■ **What to do**
Pull out each line of the rows below that contains the word "part".

** Start Exercise data **

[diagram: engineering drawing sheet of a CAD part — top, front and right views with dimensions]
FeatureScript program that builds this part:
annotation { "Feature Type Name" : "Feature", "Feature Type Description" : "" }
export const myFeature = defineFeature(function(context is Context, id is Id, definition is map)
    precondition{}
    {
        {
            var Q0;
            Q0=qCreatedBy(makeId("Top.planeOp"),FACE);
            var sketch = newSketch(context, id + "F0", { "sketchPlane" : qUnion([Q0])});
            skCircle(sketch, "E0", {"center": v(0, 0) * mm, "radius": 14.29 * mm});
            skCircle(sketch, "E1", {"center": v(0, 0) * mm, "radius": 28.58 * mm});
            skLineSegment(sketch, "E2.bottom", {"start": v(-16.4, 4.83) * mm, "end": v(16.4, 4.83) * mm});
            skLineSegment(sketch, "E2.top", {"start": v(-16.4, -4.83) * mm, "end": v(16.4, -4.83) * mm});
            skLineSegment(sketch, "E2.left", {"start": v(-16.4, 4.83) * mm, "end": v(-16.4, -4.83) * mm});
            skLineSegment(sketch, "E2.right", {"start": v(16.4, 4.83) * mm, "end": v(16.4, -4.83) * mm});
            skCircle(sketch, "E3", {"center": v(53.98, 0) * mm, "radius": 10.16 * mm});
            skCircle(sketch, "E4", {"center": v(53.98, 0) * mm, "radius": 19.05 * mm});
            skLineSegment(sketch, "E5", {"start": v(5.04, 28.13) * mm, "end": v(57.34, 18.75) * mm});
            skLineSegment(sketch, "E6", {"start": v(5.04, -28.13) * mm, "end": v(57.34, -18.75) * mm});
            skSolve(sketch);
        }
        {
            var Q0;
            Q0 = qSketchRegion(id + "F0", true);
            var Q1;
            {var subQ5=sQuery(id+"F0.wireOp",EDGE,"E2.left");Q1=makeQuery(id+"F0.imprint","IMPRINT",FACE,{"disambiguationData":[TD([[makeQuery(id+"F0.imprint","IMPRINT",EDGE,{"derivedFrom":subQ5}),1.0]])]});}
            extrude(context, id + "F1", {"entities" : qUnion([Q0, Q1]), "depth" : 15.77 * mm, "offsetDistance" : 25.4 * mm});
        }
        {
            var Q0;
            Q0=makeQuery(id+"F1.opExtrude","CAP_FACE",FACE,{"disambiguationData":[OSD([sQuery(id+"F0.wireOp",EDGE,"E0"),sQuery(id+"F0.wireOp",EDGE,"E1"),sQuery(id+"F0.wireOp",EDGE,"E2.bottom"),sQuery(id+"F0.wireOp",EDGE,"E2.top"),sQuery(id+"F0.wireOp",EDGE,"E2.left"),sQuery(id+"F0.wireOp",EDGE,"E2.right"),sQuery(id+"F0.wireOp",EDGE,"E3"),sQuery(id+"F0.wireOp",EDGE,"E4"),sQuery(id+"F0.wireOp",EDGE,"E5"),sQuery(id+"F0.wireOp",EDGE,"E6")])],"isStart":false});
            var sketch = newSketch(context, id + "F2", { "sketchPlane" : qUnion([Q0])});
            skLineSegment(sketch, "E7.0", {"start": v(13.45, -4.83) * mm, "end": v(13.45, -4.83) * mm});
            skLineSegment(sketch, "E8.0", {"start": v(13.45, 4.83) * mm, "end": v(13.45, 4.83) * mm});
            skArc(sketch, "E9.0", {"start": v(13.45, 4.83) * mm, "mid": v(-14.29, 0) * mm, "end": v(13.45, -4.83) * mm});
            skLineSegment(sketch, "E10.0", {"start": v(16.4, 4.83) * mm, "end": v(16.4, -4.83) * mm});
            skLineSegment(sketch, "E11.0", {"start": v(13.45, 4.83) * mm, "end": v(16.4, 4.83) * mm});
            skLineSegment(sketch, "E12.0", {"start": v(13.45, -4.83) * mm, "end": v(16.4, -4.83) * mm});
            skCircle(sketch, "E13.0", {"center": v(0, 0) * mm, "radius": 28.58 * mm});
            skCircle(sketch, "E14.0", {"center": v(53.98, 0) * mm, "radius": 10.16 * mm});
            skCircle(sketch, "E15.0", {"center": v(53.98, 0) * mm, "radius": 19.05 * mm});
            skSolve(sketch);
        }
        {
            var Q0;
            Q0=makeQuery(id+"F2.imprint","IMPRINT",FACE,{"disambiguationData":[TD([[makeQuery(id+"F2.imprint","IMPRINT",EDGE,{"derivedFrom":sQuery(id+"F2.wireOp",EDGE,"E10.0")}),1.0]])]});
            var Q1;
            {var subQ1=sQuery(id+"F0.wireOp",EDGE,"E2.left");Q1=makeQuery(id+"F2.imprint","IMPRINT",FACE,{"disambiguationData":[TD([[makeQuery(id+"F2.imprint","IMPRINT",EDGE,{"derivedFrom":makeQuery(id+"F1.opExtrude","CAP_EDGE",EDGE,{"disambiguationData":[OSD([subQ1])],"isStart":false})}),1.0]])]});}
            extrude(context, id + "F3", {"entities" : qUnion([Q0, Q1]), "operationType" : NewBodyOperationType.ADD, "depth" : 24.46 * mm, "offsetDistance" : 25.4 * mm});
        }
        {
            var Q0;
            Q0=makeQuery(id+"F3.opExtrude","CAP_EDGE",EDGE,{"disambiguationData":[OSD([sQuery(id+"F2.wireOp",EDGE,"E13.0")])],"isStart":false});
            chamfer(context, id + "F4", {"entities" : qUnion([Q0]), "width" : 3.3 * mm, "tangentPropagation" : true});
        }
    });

** End Exercise data **

■ **Answer to this task**
[diagram: engineering drawing sheet of a CAD part — top, front and right views with dimensions]
FeatureScript program that builds this part:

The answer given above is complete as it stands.